O quebra-quebra em Brasília na noite de segunda-feira, no dia da diplomação de Lula, foi o canto do cisne dos movimentos golpistas inflados por Bolsonaro. Não prenunciam um movimento de massa contra o futuro governo. Ao contrário, mostram que os acampamentos bolsonaristas degeneraram em simples baderna.

O grupo político que prega a ordem acima de tudo (e tenta se mostrar próximo das polícias e das Forças Armadas) protagonizou cenas lamentáveis de ônibus incendiados, arruaça nas ruas, apedrejamento de carros de bombeiros e tentativa de invasão de sede da Polícia Federal.

Ao que consta, Bolsonaro inicialmente se animou silenciosamente no Alvorada, onde abriga o radical Oswaldo Eustáquio, candidato à prisão. Achou que podia ser o começo do golpe. Quanto percebeu o fiasco, começou a comentar que se tratava de uma ação de infiltrados de esquerda.

“Estamos vivendo um momento crucial, uma encruzilhada. Quem decide o meu futuro são vocês. Quem decide para onde vão as Forças Armadas são vocês. Quem decide para onde vai a Câmara e o Senado são vocês”, disse Bolsonaro no cercadinho do Alvorada para seus apoiadores recentemente, depois de um longo silêncio (e choro). Esse incentivo velado à rebelião era a última esperança que o mandatário tinha em virar o jogo. Não virou.

O resultado da eleição foi cristalino, e a presença massiva de autoridades na cerimônia do TSE, que teve aplauso de pé para o ministro Alexandre de Moraes, estampou o isolamento do chefe do Executivo. Ele está só no seu sonho golpista. Em 1964, a Marcha da Família com Deus pela Liberdade tentou demonstrar, com alguma aderência, que a sociedade estava do lado do putsch.

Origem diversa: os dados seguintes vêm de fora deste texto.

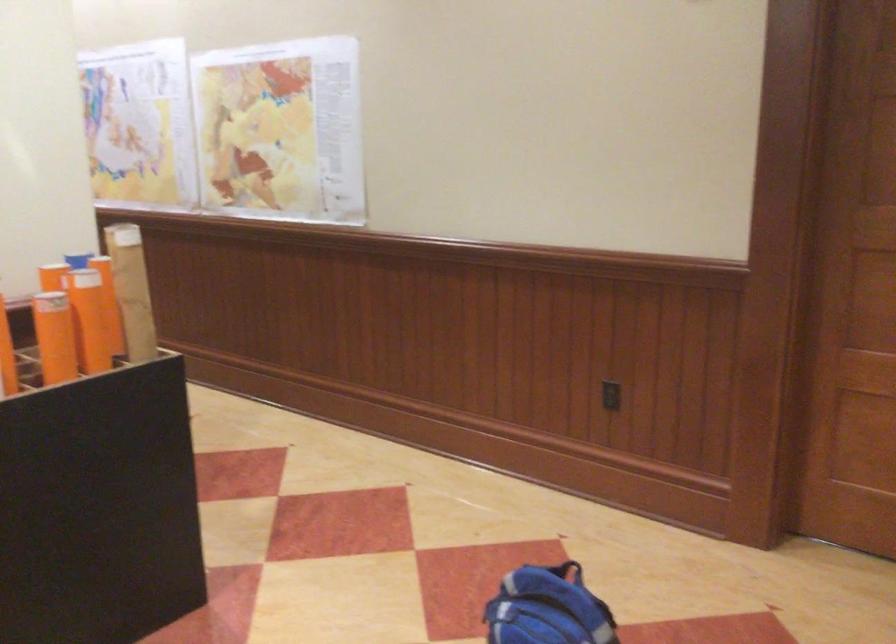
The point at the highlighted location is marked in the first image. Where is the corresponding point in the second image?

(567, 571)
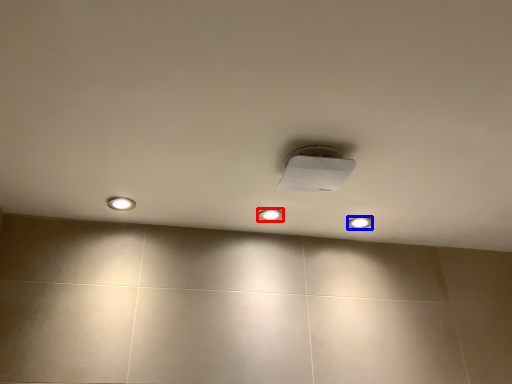
Question: Which object is closer to the camera taking this photo, dot (highlighted by a red box) or dot (highlighted by a blue box)?

Choices:
 (A) dot
 (B) dot

Answer: (A)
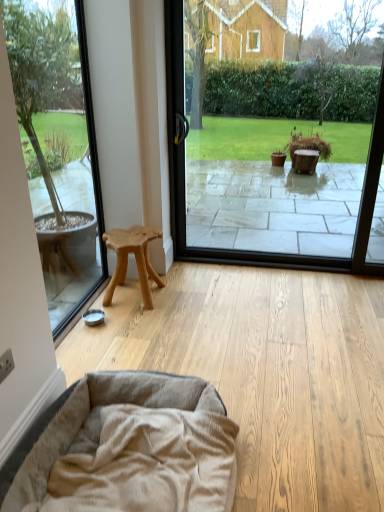
Question: From a real-world perspective, is natural wood stool at left above or below transparent glass window at center, which is counted as the first window screen, starting from the right?

Choices:
 (A) below
 (B) above

Answer: (A)

Question: In terms of size, does natural wood stool at left appear bigger or smaller than transparent glass window at center, which is counted as the first window screen, starting from the right?

Choices:
 (A) big
 (B) small

Answer: (B)

Question: Which of these objects is positioned closest to the transparent glass window at center, which is counted as the first window screen, starting from the right?

Choices:
 (A) transparent glass window at left, positioned as the 1th window screen in left-to-right order
 (B) natural wood stool at left
 (C) beige plush dog bed at lower left

Answer: (A)

Question: Estimate the real-world distances between objects in this image. Which object is farther from the transparent glass window at left, which is the 2th window screen in right-to-left order?

Choices:
 (A) transparent glass window at center, which is the second window screen in left-to-right order
 (B) natural wood stool at left
 (C) beige plush dog bed at lower left

Answer: (A)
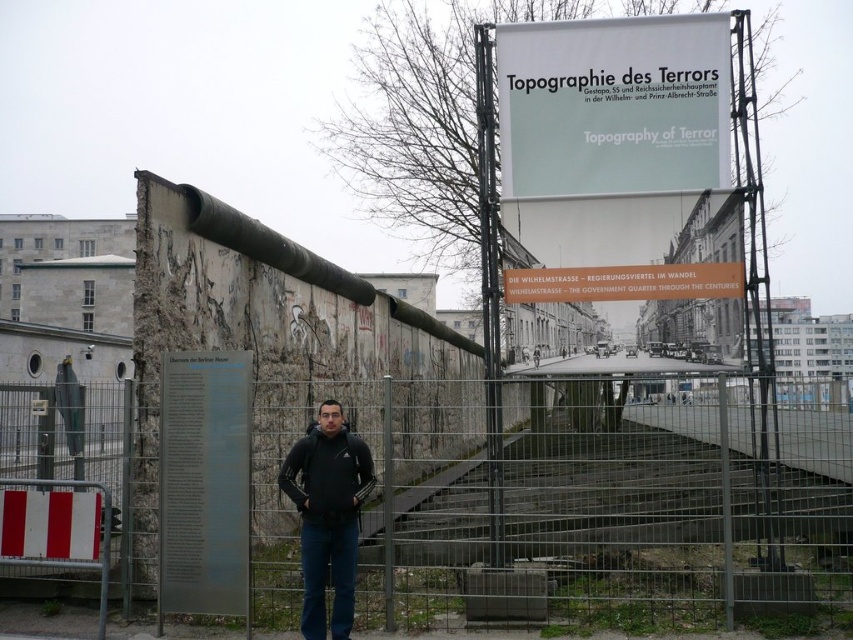
Question: Which object is closer to the camera taking this photo?

Choices:
 (A) white plastic sign at center
 (B) transparent glass information board at lower left
 (C) black matte jacket at center
 (D) white paper sign at upper center

Answer: (C)

Question: Which of the following is the closest to the observer?

Choices:
 (A) metal wire fence at center
 (B) black matte jacket at center

Answer: (B)

Question: Does metal wire fence at center appear under transparent glass information board at lower left?

Choices:
 (A) yes
 (B) no

Answer: (A)

Question: Does transparent glass information board at lower left appear under black fleece sweatshirt at center?

Choices:
 (A) no
 (B) yes

Answer: (B)

Question: Is transparent glass information board at lower left bigger than black matte jacket at center?

Choices:
 (A) yes
 (B) no

Answer: (B)

Question: Which point is farther to the camera?

Choices:
 (A) black fleece sweatshirt at center
 (B) white paper sign at upper center
 (C) transparent glass information board at lower left

Answer: (B)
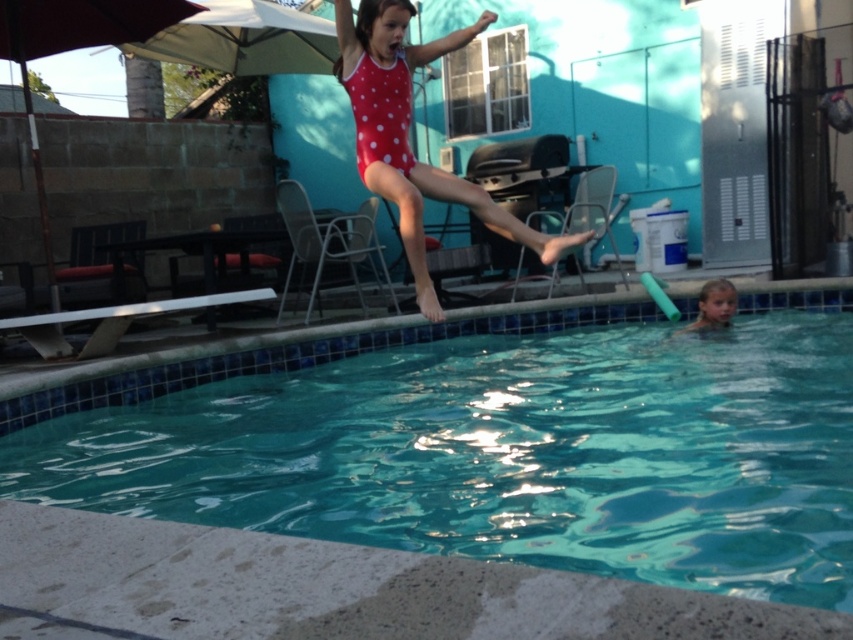
Who is shorter, red fabric umbrella at upper left or smooth skin child at lower right?

With less height is smooth skin child at lower right.

Which is in front, point (38, 172) or point (712, 296)?

Point (712, 296)

The height and width of the screenshot is (640, 853). I want to click on red fabric umbrella at upper left, so click(74, 49).

Is teal glossy water at center to the right of red fabric umbrella at upper left from the viewer's perspective?

Correct, you'll find teal glossy water at center to the right of red fabric umbrella at upper left.

Is teal glossy water at center in front of red fabric umbrella at upper left?

Yes, teal glossy water at center is closer to the viewer.

Is point (166, 410) farther from camera compared to point (38, 150)?

No, (166, 410) is closer to viewer.

Where is `teal glossy water at center`? teal glossy water at center is located at coordinates (494, 442).

Who is shorter, red polka dot swimsuit at upper center or smooth skin child at lower right?

With less height is smooth skin child at lower right.

Is red polka dot swimsuit at upper center wider than smooth skin child at lower right?

Yes.

Who is more forward, (x=341, y=64) or (x=727, y=280)?

Point (x=341, y=64) is more forward.

You are a GUI agent. You are given a task and a screenshot of the screen. Output one action in this format:
    pyautogui.click(x=<x>, y=<y>)
    Task: Click on the red polka dot swimsuit at upper center
    The width and height of the screenshot is (853, 640).
    Given the screenshot: What is the action you would take?
    pyautogui.click(x=407, y=134)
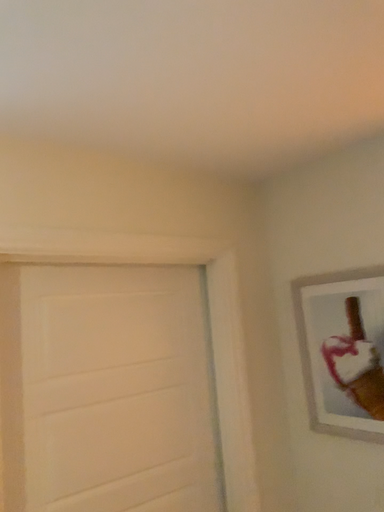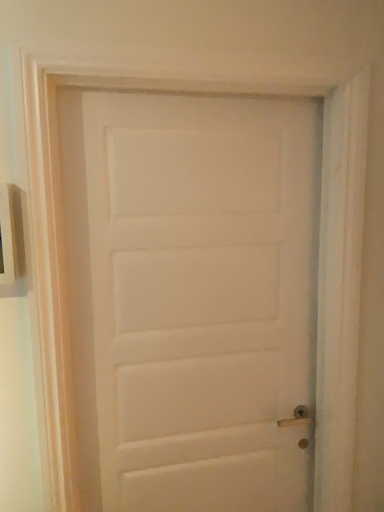
Question: Which way did the camera rotate in the video?

Choices:
 (A) rotated downward
 (B) rotated upward

Answer: (A)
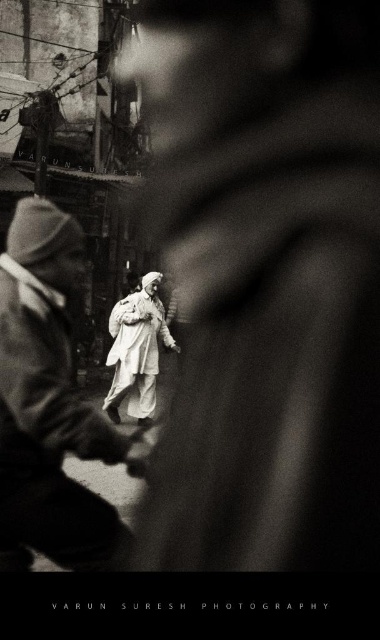
Question: Can you confirm if matte gray coat at center is smaller than white cotton dress at center?

Choices:
 (A) yes
 (B) no

Answer: (A)

Question: Can you confirm if matte gray coat at center is smaller than white cotton dress at center?

Choices:
 (A) no
 (B) yes

Answer: (B)

Question: Is the position of matte gray coat at center more distant than that of white cotton dress at center?

Choices:
 (A) no
 (B) yes

Answer: (A)

Question: Which object is farther from the camera taking this photo?

Choices:
 (A) white cotton dress at center
 (B) matte gray coat at center

Answer: (A)

Question: Which point is farther from the camera taking this photo?

Choices:
 (A) (38, 522)
 (B) (120, 300)

Answer: (B)

Question: Which point is farther to the camera?

Choices:
 (A) (49, 346)
 (B) (137, 369)

Answer: (B)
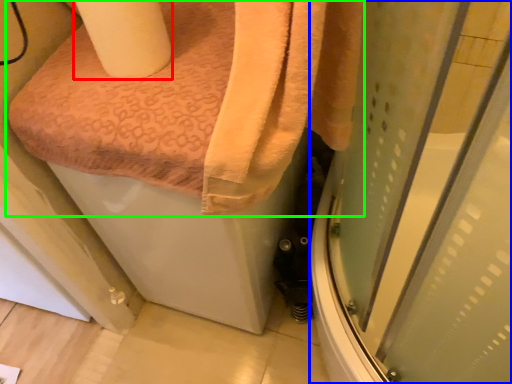
Question: Which object is the farthest from toilet paper (highlighted by a red box)? Choose among these: screen door (highlighted by a blue box) or towel (highlighted by a green box).

Choices:
 (A) screen door
 (B) towel

Answer: (A)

Agora, o mandatário é apoiado somente por poucos generais de pijama, bandidos que bloqueiam rodovias a tiros e turbas que gostam de venerar pneus e cantar o hino nacional para muro de quartéis.

Como candidato a ditador moderno, Bolsonaro forjou seu movimento em mentiras. E seu entorno ainda tenta usar a técnica da desinformação. Seu ministro da Casa Civil, Ciro Nogueira, tentou pregar uma mentira após sentir o cheiro de queimado nos distúrbios de segunda à noite. Tentou associá-los à esquerda e a Lula, já que os baderneiros tinham jeito de “black blocks”. Segundo ele, não é coincidência que os incendiários tenham surgido exatamente na véspera da posse de Lula. A desculpa chega a ser patética.

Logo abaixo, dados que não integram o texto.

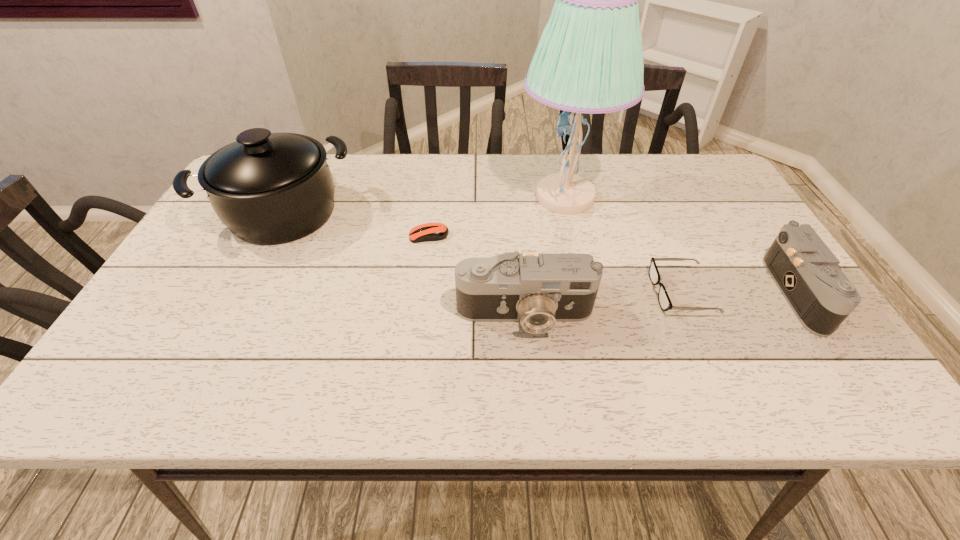
The image size is (960, 540). I want to click on free point that keeps the cameras evenly spaced on the left, so click(222, 339).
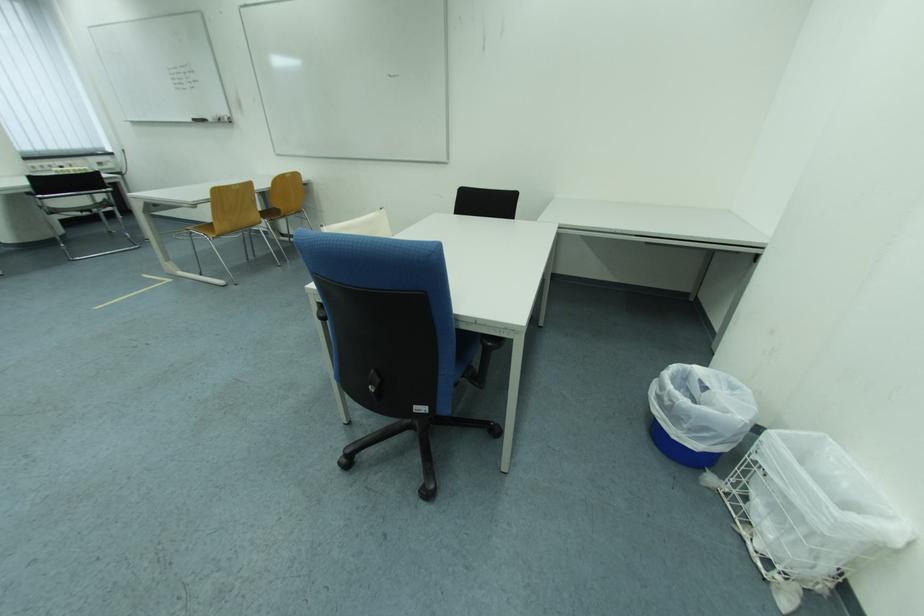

Isso não significa que acabaram os riscos para a democracia. Quase metade da população acreditou em Bolsonaro, como as urnas mostraram, e será preciso muito trabalho para reconstruir a máquina pública e fortalecer as instituições. Lula precisará pacificar o País, governar para todos, inclusive bolsonaristas, e ampliar seu governo para abarcar o centro, que o apoiou no segundo turno. Pelo desenho inicial de seu ministério e pelas palavras ditas ao receber o diploma, ainda está longe desse objetivo.